[Saved entries]
=== Begin Enclosure ===
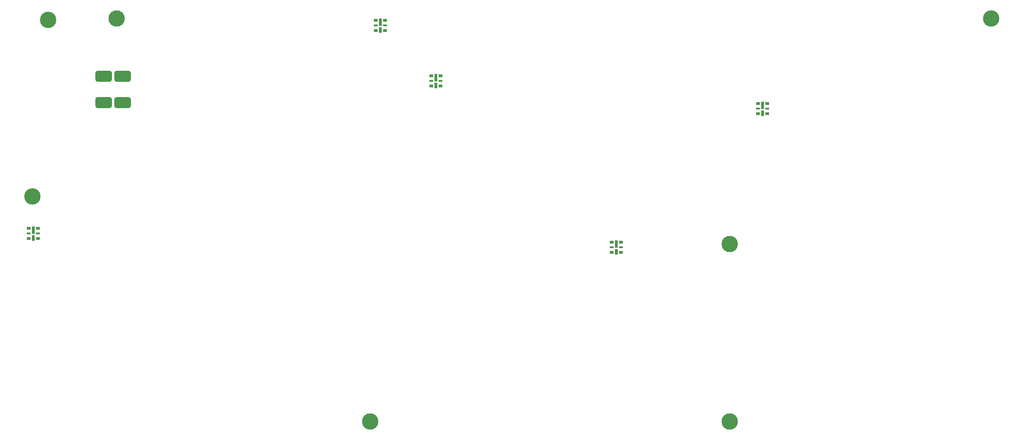
<source format=gtp>
%TF.GenerationSoftware,KiCad,Pcbnew,8.0.1*%
%TF.CreationDate,2024-04-20T15:08:51-05:00*%
%TF.ProjectId,badge,62616467-652e-46b6-9963-61645f706362,rev?*%
%TF.SameCoordinates,Original*%
%TF.FileFunction,Paste,Top*%
%TF.FilePolarity,Positive*%
%FSLAX46Y46*%
G04 Gerber Fmt 4.6, Leading zero omitted, Abs format (unit mm)*
G04 Created by KiCad (PCBNEW 8.0.1) date 2024-04-20 15:08:51*
%MOMM*%
%LPD*%
G01*
G04 APERTURE LIST*
G04 Aperture macros list*
%AMRoundRect*
0 Rectangle with rounded corners*
0 $1 Rounding radius*
0 $2 $3 $4 $5 $6 $7 $8 $9 X,Y pos of 4 corners*
0 Add a 4 corners polygon primitive as box body*
4,1,4,$2,$3,$4,$5,$6,$7,$8,$9,$2,$3,0*
0 Add four circle primitives for the rounded corners*
1,1,$1+$1,$2,$3*
1,1,$1+$1,$4,$5*
1,1,$1+$1,$6,$7*
1,1,$1+$1,$8,$9*
0 Add four rect primitives between the rounded corners*
20,1,$1+$1,$2,$3,$4,$5,0*
20,1,$1+$1,$4,$5,$6,$7,0*
20,1,$1+$1,$6,$7,$8,$9,0*
20,1,$1+$1,$8,$9,$2,$3,0*%
G04 Aperture macros list end*
%ADD10R,0.800000X0.500000*%
%ADD11R,0.500000X0.980000*%
%ADD12R,0.800000X0.300000*%
%ADD13R,0.500000X1.460000*%
%ADD14C,3.000000*%
%ADD15RoundRect,0.357142X1.142858X-0.642858X1.142858X0.642858X-1.142858X0.642858X-1.142858X-0.642858X0*%
%ADD16RoundRect,0.357142X-1.142858X0.642858X-1.142858X-0.642858X1.142858X-0.642858X1.142858X0.642858X0*%
G04 APERTURE END LIST*
D10*
%TO.C,D2*%
X117690000Y-64400000D03*
D11*
X116840000Y-64340000D03*
D12*
X117690000Y-63500000D03*
D10*
X117690000Y-62600000D03*
X115990000Y-62600000D03*
D12*
X115990000Y-63500000D03*
D13*
X116840000Y-62900000D03*
D10*
X115990000Y-64400000D03*
%TD*%
%TO.C,D1*%
X54190000Y-102500000D03*
D11*
X53340000Y-102440000D03*
D12*
X54190000Y-101600000D03*
D10*
X54190000Y-100700000D03*
X52490000Y-100700000D03*
D12*
X52490000Y-101600000D03*
D13*
X53340000Y-101000000D03*
D10*
X52490000Y-102500000D03*
%TD*%
D14*
%TO.C,lanyard1*%
X68580000Y-62230000D03*
%TD*%
D10*
%TO.C,D4*%
X160870000Y-105040000D03*
D11*
X160020000Y-104980000D03*
D12*
X160870000Y-104140000D03*
D10*
X160870000Y-103240000D03*
X159170000Y-103240000D03*
D12*
X159170000Y-104140000D03*
D13*
X160020000Y-103540000D03*
D10*
X159170000Y-105040000D03*
%TD*%
D14*
%TO.C,U2*%
X114960000Y-136020000D03*
X180760000Y-103520000D03*
X180760000Y-136020000D03*
%TD*%
D10*
%TO.C,D5*%
X187574305Y-79642363D03*
D11*
X186724305Y-79582363D03*
D12*
X187574305Y-78742363D03*
D10*
X187574305Y-77842363D03*
X185874305Y-77842363D03*
D12*
X185874305Y-78742363D03*
D13*
X186724305Y-78142363D03*
D10*
X185874305Y-79642363D03*
%TD*%
D15*
%TO.C,R9*%
X69679266Y-77600000D03*
X69679266Y-72800000D03*
%TD*%
D14*
%TO.C,lanyard2*%
X228600000Y-62230000D03*
%TD*%
D16*
%TO.C,R10*%
X66169266Y-72800000D03*
X66169266Y-77600000D03*
%TD*%
D10*
%TO.C,D3*%
X127850000Y-74560000D03*
D11*
X127000000Y-74500000D03*
D12*
X127850000Y-73660000D03*
D10*
X127850000Y-72760000D03*
X126150000Y-72760000D03*
D12*
X126150000Y-73660000D03*
D13*
X127000000Y-73060000D03*
D10*
X126150000Y-74560000D03*
%TD*%
D14*
%TO.C,U2*%
X56004294Y-62458587D03*
X53171733Y-94834914D03*
%TD*%
M02*

</source>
=== End Enclosure ===
## The task
Check every line above for the string "format", and copy the ones that have it.

## Answer space
<source format=gtp>
G04 Gerber Fmt 4.6, Leading zero omitted, Abs format (unit mm)*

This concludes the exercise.